|
|
-
Re: TransposeSandy Ryza 2013-03-05, 17:27
Hi,
Essentially what you want to do is group your data points by their position in the column, and have each reduce call construct the data for each row into a row. To have each record that the mapper processes be one of the columns, you can use TextInputFormat with conf.set("textinputformat.record.delimiter", ";"). Your mapper will receive keys as LongWritables specifying the byte index into the input file, and Text as values. The mapper will tokenize the input string.
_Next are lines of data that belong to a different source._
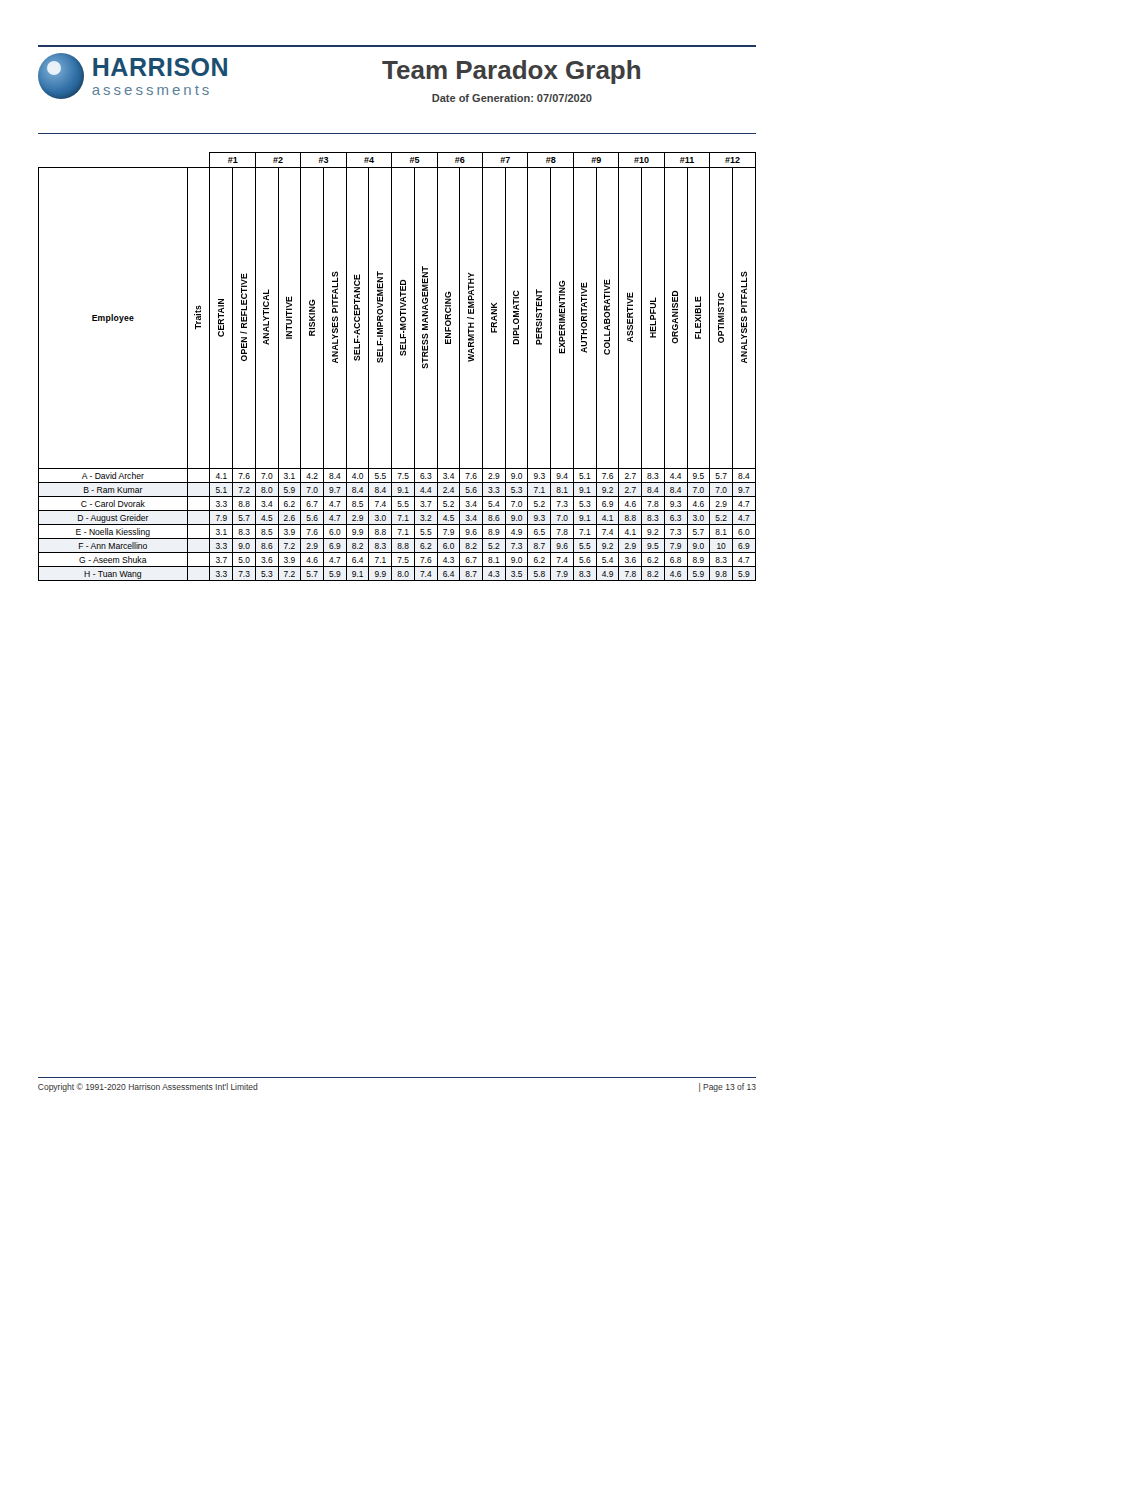HARRISON
assessments
Team Paradox Graph
Date of Generation: 07/07/2020
| | | #1 | #2 | #3 | #4 | #5 | #6 | #7 | #8 | #9 | #10 | #11 | #12 |
| --- | --- | --- | --- | --- | --- | --- | --- | --- | --- | --- | --- | --- | --- |
| Employee | Traits | CERTAIN | OPEN / REFLECTIVE | ANALYTICAL | INTUITIVE | RISKING | ANALYSES PITFALLS | SELF-ACCEPTANCE | SELF-IMPROVEMENT | SELF-MOTIVATED | STRESS MANAGEMENT | ENFORCING | WARMTH / EMPATHY | FRANK | DIPLOMATIC | PERSISTENT | EXPERIMENTING | AUTHORITATIVE | COLLABORATIVE | ASSERTIVE | HELPFUL | ORGANISED | FLEXIBLE | OPTIMISTIC | ANALYSES PITFALLS |
| A - David Archer | | 4.1 | 7.6 | 7.0 | 3.1 | 4.2 | 8.4 | 4.0 | 5.5 | 7.5 | 6.3 | 3.4 | 7.6 | 2.9 | 9.0 | 9.3 | 9.4 | 5.1 | 7.6 | 2.7 | 8.3 | 4.4 | 9.5 | 5.7 | 8.4 |
| B - Ram Kumar | | 5.1 | 7.2 | 8.0 | 5.9 | 7.0 | 9.7 | 8.4 | 8.4 | 9.1 | 4.4 | 2.4 | 5.6 | 3.3 | 5.3 | 7.1 | 8.1 | 9.1 | 9.2 | 2.7 | 8.4 | 8.4 | 7.0 | 7.0 | 9.7 |
| C - Carol Dvorak | | 3.3 | 8.8 | 3.4 | 6.2 | 6.7 | 4.7 | 8.5 | 7.4 | 5.5 | 3.7 | 5.2 | 3.4 | 5.4 | 7.0 | 5.2 | 7.3 | 5.3 | 6.9 | 4.6 | 7.8 | 9.3 | 4.6 | 2.9 | 4.7 |
| D - August Greider | | 7.9 | 5.7 | 4.5 | 2.6 | 5.6 | 4.7 | 2.9 | 3.0 | 7.1 | 3.2 | 4.5 | 3.4 | 8.6 | 9.0 | 9.3 | 7.0 | 9.1 | 4.1 | 8.8 | 8.3 | 6.3 | 3.0 | 5.2 | 4.7 |
| E - Noella Kiessling | | 3.1 | 8.3 | 8.5 | 3.9 | 7.6 | 6.0 | 9.9 | 8.8 | 7.1 | 5.5 | 7.9 | 9.6 | 8.9 | 4.9 | 6.5 | 7.8 | 7.1 | 7.4 | 4.1 | 9.2 | 7.3 | 5.7 | 8.1 | 6.0 |
| F - Ann Marcellino | | 3.3 | 9.0 | 8.6 | 7.2 | 2.9 | 6.9 | 8.2 | 8.3 | 8.8 | 6.2 | 6.0 | 8.2 | 5.2 | 7.3 | 8.7 | 9.6 | 5.5 | 9.2 | 2.9 | 9.5 | 7.9 | 9.0 | 10 | 6.9 |
| G - Aseem Shuka | | 3.7 | 5.0 | 3.6 | 3.9 | 4.6 | 4.7 | 6.4 | 7.1 | 7.5 | 7.6 | 4.3 | 6.7 | 8.1 | 9.0 | 6.2 | 7.4 | 5.6 | 5.4 | 3.6 | 6.2 | 6.8 | 8.9 | 8.3 | 4.7 |
| H - Tuan Wang | | 3.3 | 7.3 | 5.3 | 7.2 | 5.7 | 5.9 | 9.1 | 9.9 | 8.0 | 7.4 | 6.4 | 8.7 | 4.3 | 3.5 | 5.8 | 7.9 | 8.3 | 4.9 | 7.8 | 8.2 | 4.6 | 5.9 | 9.8 | 5.9 |
Copyright © 1991-2020 Harrison Assessments Int'l Limited
| Page 13 of 13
Emiting a map output for each data point in each column, you can then use secondary sort to send the data to the right place in the right order (see http://vangjee.wordpress.com/2012/03/20/secondary-sorting-aka-sorting-values-in-hadoops-mapreduce-programming-paradigm/). Your composite key would look like (index of data point in column, which is the row index; the LongWritable passed in as the map input key). Each reduce call would get all the points in a single row. You would sort/group by row index, and within a reduce's values, sort by byte index so that entries from earlier columns come before later ones. Does that make sense? Sandy On Tue, Mar 5, 2013 at 7:11 AM, Mix Nin <[EMAIL PROTECTED]> wrote: > Hi > > I have data in a file as follows . There are 3 columns separated by > semicolon(;). Each column would have multiple values separated by comma > (,). > > 11,22,33;144,244,344;yny; > > I need output data in below format. It is like transposing values of each > column. > > 11 144 y > 22 244 n > 33 344 y > > Can we write map reduce program to achieve this. Could you help on the > code on how to write. > > > Thanks > |